■ WHAT IS BEING ASKED
Every line of the material below in which "raydium" shows up is to be located and copied.

■ RAW DATA
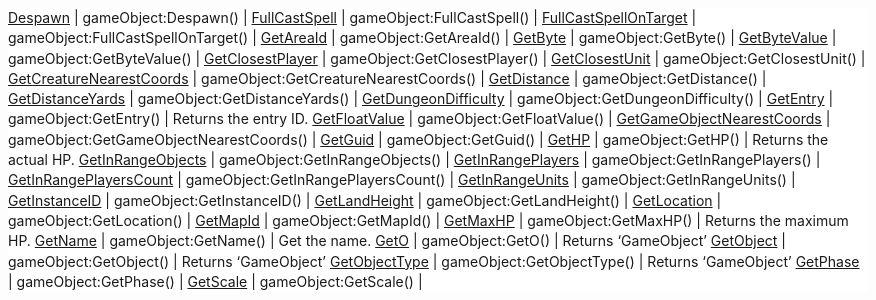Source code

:[Despawn](/Wiki/docs/standards_scripts/methods_lua/GameObject_Methods/Lua_Despawn)                                          | gameObject:Despawn()                      |
[FullCastSpell](/Wiki/docs/standards_scripts/methods_lua/GameObject_Methods/Lua_FullCastSpell)                              | gameObject:FullCastSpell()                |
[FullCastSpellOnTarget](/Wiki/docs/standards_scripts/methods_lua/GameObject_Methods/Lua_FullCastSpellOnTarget)              | gameObject:FullCastSpellOnTarget()        |
[GetAreaId](/Wiki/docs/standards_scripts/methods_lua/GameObject_Methods/Lua_GetAreaId)                                      | gameObject:GetAreaId()                    |
[GetByte](/Wiki/docs/standards_scripts/methods_lua/GameObject_Methods/Lua_GetByte)                                          | gameObject:GetByte()                      |
[GetByteValue](/Wiki/docs/standards_scripts/methods_lua/GameObject_Methods/Lua_GetByteValue)                                | gameObject:GetByteValue()                 |
[GetClosestPlayer](/Wiki/docs/standards_scripts/methods_lua/GameObject_Methods/Lua_GetClosestPlayer)                        | gameObject:GetClosestPlayer()             |
[GetClosestUnit](/Wiki/docs/standards_scripts/methods_lua/GameObject_Methods/Lua_GetClosestUnit)                            | gameObject:GetClosestUnit()               |
[GetCreatureNearestCoords](/Wiki/docs/standards_scripts/methods_lua/GameObject_Methods/Lua_GetCreatureNearestCoords)        | gameObject:GetCreatureNearestCoords()     |
[GetDistance](/Wiki/docs/standards_scripts/methods_lua/GameObject_Methods/Lua_GetDistance)                                  | gameObject:GetDistance()                  |
[GetDistanceYards](/Wiki/docs/standards_scripts/methods_lua/GameObject_Methods/Lua_GetDistanceYards)                        | gameObject:GetDistanceYards()             |
[GetDungeonDifficulty](/Wiki/docs/standards_scripts/methods_lua/GameObject_Methods/Lua_GetDungeonDifficulty)                | gameObject:GetDungeonDifficulty()         |
[GetEntry](/Wiki/docs/standards_scripts/methods_lua/GameObject_Methods/Lua_GetEntry)                                        | gameObject:GetEntry()                     | Returns the entry ID.
[GetFloatValue](/Wiki/docs/standards_scripts/methods_lua/GameObject_Methods/Lua_GetFloatValue)                              | gameObject:GetFloatValue()                |
[GetGameObjectNearestCoords](/Wiki/docs/standards_scripts/methods_lua/GameObject_Methods/Lua_GetGameObjectNearestCoords)    | gameObject:GetGameObjectNearestCoords()   |
[GetGuid](/Wiki/docs/standards_scripts/methods_lua/GameObject_Methods/Lua_GetGuid)                                          | gameObject:GetGuid()                      |
[GetHP](/Wiki/docs/standards_scripts/methods_lua/GameObject_Methods/Lua_GetHP)                                              | gameObject:GetHP()                        | Returns the actual HP.
[GetInRangeObjects](/Wiki/docs/standards_scripts/methods_lua/GameObject_Methods/Lua_GetInRangeObjects)                      | gameObject:GetInRangeObjects()            |
[GetInRangePlayers](/Wiki/docs/standards_scripts/methods_lua/GameObject_Methods/Lua_GetInRangePlayers)                      | gameObject:GetInRangePlayers()            |
[GetInRangePlayersCount](/Wiki/docs/standards_scripts/methods_lua/GameObject_Methods/Lua_GetInRangePlayersCount)            | gameObject:GetInRangePlayersCount()       |
[GetInRangeUnits](/Wiki/docs/standards_scripts/methods_lua/GameObject_Methods/Lua_GetInRangeUnits)                          | gameObject:GetInRangeUnits()              |
[GetInstanceID](/Wiki/docs/standards_scripts/methods_lua/GameObject_Methods/Lua_GetInstanceID)                              | gameObject:GetInstanceID()                |
[GetLandHeight](/Wiki/docs/standards_scripts/methods_lua/GameObject_Methods/Lua_GetLandHeight)                              | gameObject:GetLandHeight()                |
[GetLocation](/Wiki/docs/standards_scripts/methods_lua/GameObject_Methods/Lua_GetLocation)                                  | gameObject:GetLocation()                  |
[GetMapId](/Wiki/docs/standards_scripts/methods_lua/GameObject_Methods/Lua_GetMapId)                                        | gameObject:GetMapId()                     |
[GetMaxHP](/Wiki/docs/standards_scripts/methods_lua/GameObject_Methods/Lua_GetMaxHP)                                        | gameObject:GetMaxHP()                     | Returns the maximum HP.
[GetName](/Wiki/docs/standards_scripts/methods_lua/GameObject_Methods/Lua_GetName)                                          | gameObject:GetName()                      | Get the name.
[GetO](/Wiki/docs/standards_scripts/methods_lua/GameObject_Methods/Lua_GetO)                                                | gameObject:GetO()                         | Returns ‘GameObject’ 
[GetObject](/Wiki/docs/standards_scripts/methods_lua/GameObject_Methods/Lua_GetObject)                                      | gameObject:GetObject()                    | Returns ‘GameObject’
[GetObjectType](/Wiki/docs/standards_scripts/methods_lua/GameObject_Methods/Lua_GetObjectType)                              | gameObject:GetObjectType()                | Returns ‘GameObject’
[GetPhase](/Wiki/docs/standards_scripts/methods_lua/GameObject_Methods/Lua_GetPhase)                                        | gameObject:GetPhase()                     |
[GetScale](/Wiki/docs/standards_scripts/methods_lua/GameObject_Methods/Lua_GetScale)                                        | gameObject:GetScale()                     |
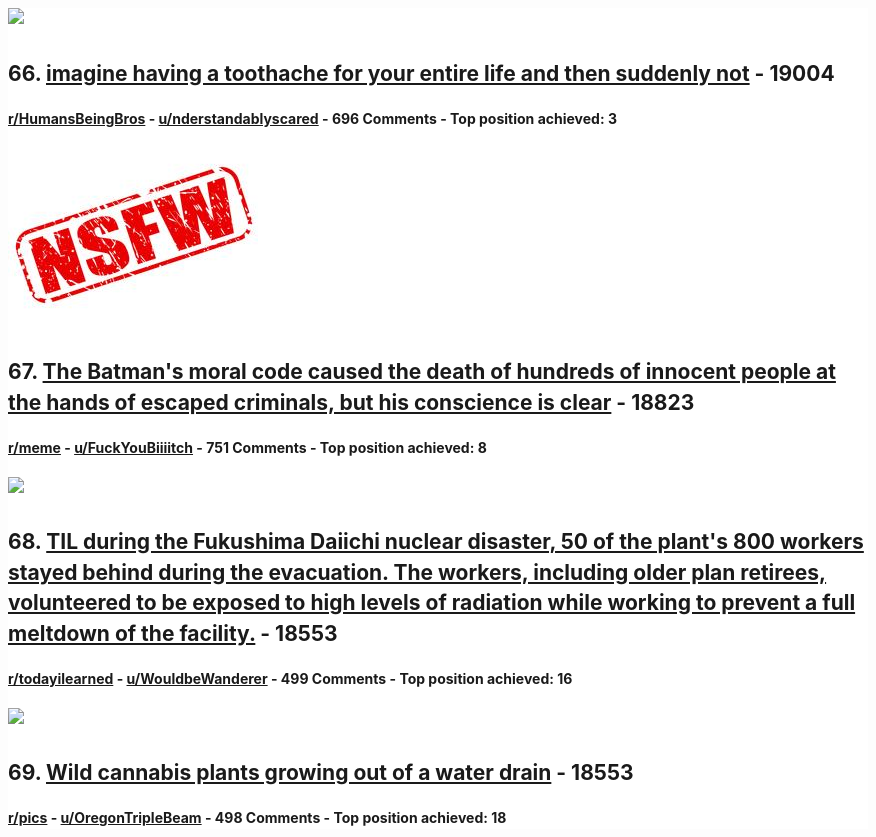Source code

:<a href="https://i.redd.it/bavzdajiq0ua1.jpg"><img src="https://b.thumbs.redditmedia.com/Miek5zdkO-BwkqFN1aweH0Gb_DY4_bSBbNuAR_aPN4w.jpg"></img></a>

## 66. [imagine having a toothache for your entire life and then suddenly not](http://reddit.com/r/HumansBeingBros/comments/12nnv41/imagine_having_a_toothache_for_your_entire_life/) - 19004
#### [r/HumansBeingBros](http://reddit.com/r/HumansBeingBros) - [u/nderstandablyscared](http://reddit.com/u/nderstandablyscared) - 696 Comments - Top position achieved: 3

<a href="https://v.redd.it/c5l5ll8l05ua1"><img src="https://github.com/mgerb/top-of-reddit/raw/master/nsfw.jpg"></img></a>

## 67. [The Batman's moral code caused the death of hundreds of innocent people at the hands of escaped criminals, but his conscience is clear](http://reddit.com/r/meme/comments/12mts0t/the_batmans_moral_code_caused_the_death_of/) - 18823
#### [r/meme](http://reddit.com/r/meme) - [u/FuckYouBiiiitch](http://reddit.com/u/FuckYouBiiiitch) - 751 Comments - Top position achieved: 8

<a href="https://i.redd.it/jmnrnpqri1ua1.gif"><img src="https://b.thumbs.redditmedia.com/ZvUdrH2hK6Mwge7VYRISnOTMzn0JgQQBo7iHjF4gnmI.jpg"></img></a>

## 68. [TIL during the Fukushima Daiichi nuclear disaster, 50 of the plant's 800 workers stayed behind during the evacuation. The workers, including older plan retirees, volunteered to be exposed to high levels of radiation while working to prevent a full meltdown of the facility.](http://reddit.com/r/todayilearned/comments/12nf5vs/til_during_the_fukushima_daiichi_nuclear_disaster/) - 18553
#### [r/todayilearned](http://reddit.com/r/todayilearned) - [u/WouldbeWanderer](http://reddit.com/u/WouldbeWanderer) - 499 Comments - Top position achieved: 16

<a href="https://news.yahoo.com/blogs/lookout/japanese-nuclear-plant-workers-emerging-heroic-figures-tragedy-20110315-095409-676.html"><img src="https://b.thumbs.redditmedia.com/ykn7l4JcXfbc7XfVE_ivCjyHjdqmqjLeMq27JobogdY.jpg"></img></a>

## 69. [Wild cannabis plants growing out of a water drain](http://reddit.com/r/pics/comments/12n3j1z/wild_cannabis_plants_growing_out_of_a_water_drain/) - 18553
#### [r/pics](http://reddit.com/r/pics) - [u/OregonTripleBeam](http://reddit.com/u/OregonTripleBeam) - 498 Comments - Top position achieved: 18
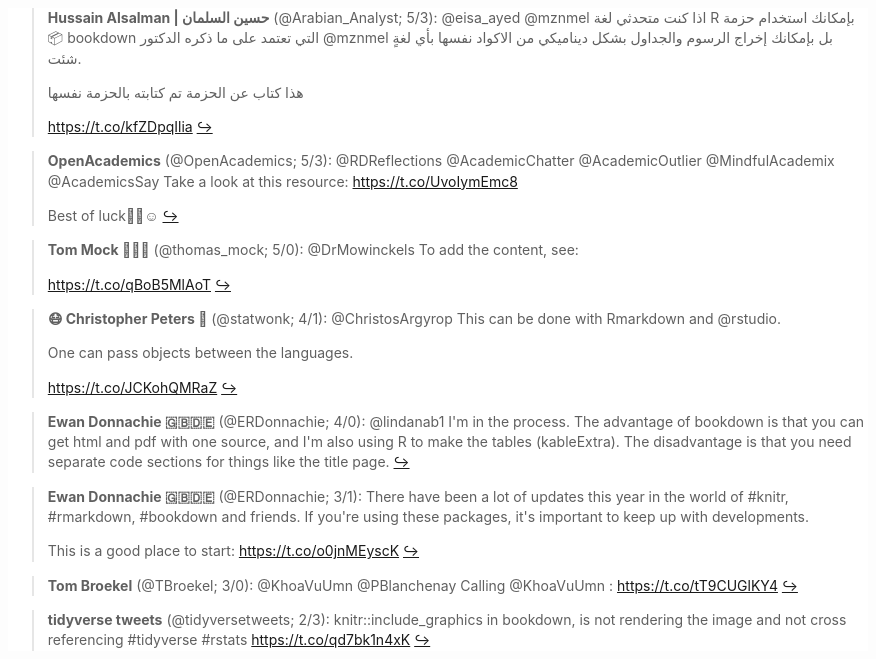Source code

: 


> **Hussain Alsalman | حسين السلمان** (@Arabian_Analyst; 5/3): @eisa_ayed @mznmel اذا كنت متحدثي لغة R بإمكانك استخدام حزمة 📦 bookdown التي تعتمد على ما ذكره الدكتور @mznmel بل بإمكانك إخراج الرسوم والجداول بشكل ديناميكي من الاكواد نفسها بأي لغةٍ شئت. 
> >
> هذا كتاب عن الحزمة تم كتابته بالحزمة نفسها 
> >
> https://t.co/kfZDpqIlia  [&#8618;](https://twitter.com/Arabian_Analyst/status/1447855228284514304)




> **OpenAcademics** (@OpenAcademics; 5/3): @RDReflections @AcademicChatter @AcademicOutlier @MindfulAcademix @AcademicsSay Take a look at this resource: https://t.co/UvoIymEmc8
> >
> Best of luck👏🏻☺️  [&#8618;](https://twitter.com/OpenAcademics/status/1447190492601626636)




> **Tom Mock 💉💉🎉** (@thomas_mock; 5/0): @DrMowinckels To add the content, see:
> >
> https://t.co/qBoB5MlAoT  [&#8618;](https://twitter.com/thomas_mock/status/1447521794546618369)




> **😷 Christopher Peters 💉** (@statwonk; 4/1): @ChristosArgyrop This can be done with Rmarkdown and @rstudio.
> >
> One can pass objects between the languages.
> >
> https://t.co/JCKohQMRaZ  [&#8618;](https://twitter.com/statwonk/status/1448469984917737472)




> **Ewan Donnachie 🇬🇧🇩🇪** (@ERDonnachie; 4/0): @lindanab1 I'm in the process. The advantage of bookdown is that you can get html and pdf with one source, and I'm also using R to make the tables (kableExtra). The disadvantage is that you need separate code sections for things like the title page.  [&#8618;](https://twitter.com/ERDonnachie/status/1447937487570194434)




> **Ewan Donnachie 🇬🇧🇩🇪** (@ERDonnachie; 3/1): There have been a lot of updates this year in the world of #knitr, #rmarkdown, #bookdown and friends. If you're using these packages, it's important to keep up with developments.
> >
> This is a good place to start:
> https://t.co/o0jnMEyscK  [&#8618;](https://twitter.com/ERDonnachie/status/1447297190024597510)




> **Tom Broekel** (@TBroekel; 3/0): @KhoaVuUmn @PBlanchenay Calling @KhoaVuUmn : https://t.co/tT9CUGlKY4  [&#8618;](https://twitter.com/TBroekel/status/1448687728141406211)




> **tidyverse tweets** (@tidyversetweets; 2/3): knitr::include_graphics in bookdown, is not rendering the image and not cross referencing #tidyverse #rstats https://t.co/qd7bk1n4xK  [&#8618;](https://twitter.com/tidyversetweets/status/1447628382561259527)
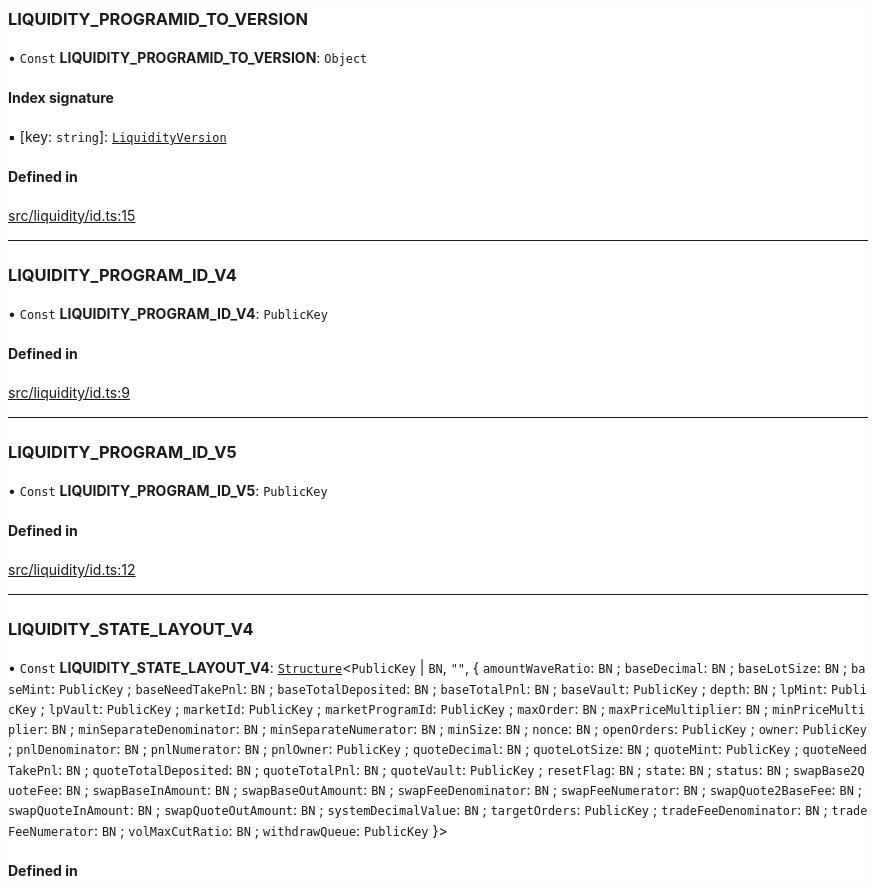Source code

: ### LIQUIDITY\_PROGRAMID\_TO\_VERSION

• `Const` **LIQUIDITY\_PROGRAMID\_TO\_VERSION**: `Object`

#### Index signature

▪ [key: `string`]: [`LiquidityVersion`](modules.md#liquidityversion)

#### Defined in

[src/liquidity/id.ts:15](https://github.com/raydium-io/raydium-sdk/blob/3d95730/src/liquidity/id.ts#L15)

___

### LIQUIDITY\_PROGRAM\_ID\_V4

• `Const` **LIQUIDITY\_PROGRAM\_ID\_V4**: `PublicKey`

#### Defined in

[src/liquidity/id.ts:9](https://github.com/raydium-io/raydium-sdk/blob/3d95730/src/liquidity/id.ts#L9)

___

### LIQUIDITY\_PROGRAM\_ID\_V5

• `Const` **LIQUIDITY\_PROGRAM\_ID\_V5**: `PublicKey`

#### Defined in

[src/liquidity/id.ts:12](https://github.com/raydium-io/raydium-sdk/blob/3d95730/src/liquidity/id.ts#L12)

___

### LIQUIDITY\_STATE\_LAYOUT\_V4

• `Const` **LIQUIDITY\_STATE\_LAYOUT\_V4**: [`Structure`](classes/Structure.md)<`PublicKey` \| `BN`, ``""``, { `amountWaveRatio`: `BN` ; `baseDecimal`: `BN` ; `baseLotSize`: `BN` ; `baseMint`: `PublicKey` ; `baseNeedTakePnl`: `BN` ; `baseTotalDeposited`: `BN` ; `baseTotalPnl`: `BN` ; `baseVault`: `PublicKey` ; `depth`: `BN` ; `lpMint`: `PublicKey` ; `lpVault`: `PublicKey` ; `marketId`: `PublicKey` ; `marketProgramId`: `PublicKey` ; `maxOrder`: `BN` ; `maxPriceMultiplier`: `BN` ; `minPriceMultiplier`: `BN` ; `minSeparateDenominator`: `BN` ; `minSeparateNumerator`: `BN` ; `minSize`: `BN` ; `nonce`: `BN` ; `openOrders`: `PublicKey` ; `owner`: `PublicKey` ; `pnlDenominator`: `BN` ; `pnlNumerator`: `BN` ; `pnlOwner`: `PublicKey` ; `quoteDecimal`: `BN` ; `quoteLotSize`: `BN` ; `quoteMint`: `PublicKey` ; `quoteNeedTakePnl`: `BN` ; `quoteTotalDeposited`: `BN` ; `quoteTotalPnl`: `BN` ; `quoteVault`: `PublicKey` ; `resetFlag`: `BN` ; `state`: `BN` ; `status`: `BN` ; `swapBase2QuoteFee`: `BN` ; `swapBaseInAmount`: `BN` ; `swapBaseOutAmount`: `BN` ; `swapFeeDenominator`: `BN` ; `swapFeeNumerator`: `BN` ; `swapQuote2BaseFee`: `BN` ; `swapQuoteInAmount`: `BN` ; `swapQuoteOutAmount`: `BN` ; `systemDecimalValue`: `BN` ; `targetOrders`: `PublicKey` ; `tradeFeeDenominator`: `BN` ; `tradeFeeNumerator`: `BN` ; `volMaxCutRatio`: `BN` ; `withdrawQueue`: `PublicKey`  }\>

#### Defined in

■ ANSWER SPACE
[src/liquidity/id.ts:15](https://github.com/raydium-io/raydium-sdk/blob/3d95730/src/liquidity/id.ts#L15)
[src/liquidity/id.ts:9](https://github.com/raydium-io/raydium-sdk/blob/3d95730/src/liquidity/id.ts#L9)
[src/liquidity/id.ts:12](https://github.com/raydium-io/raydium-sdk/blob/3d95730/src/liquidity/id.ts#L12)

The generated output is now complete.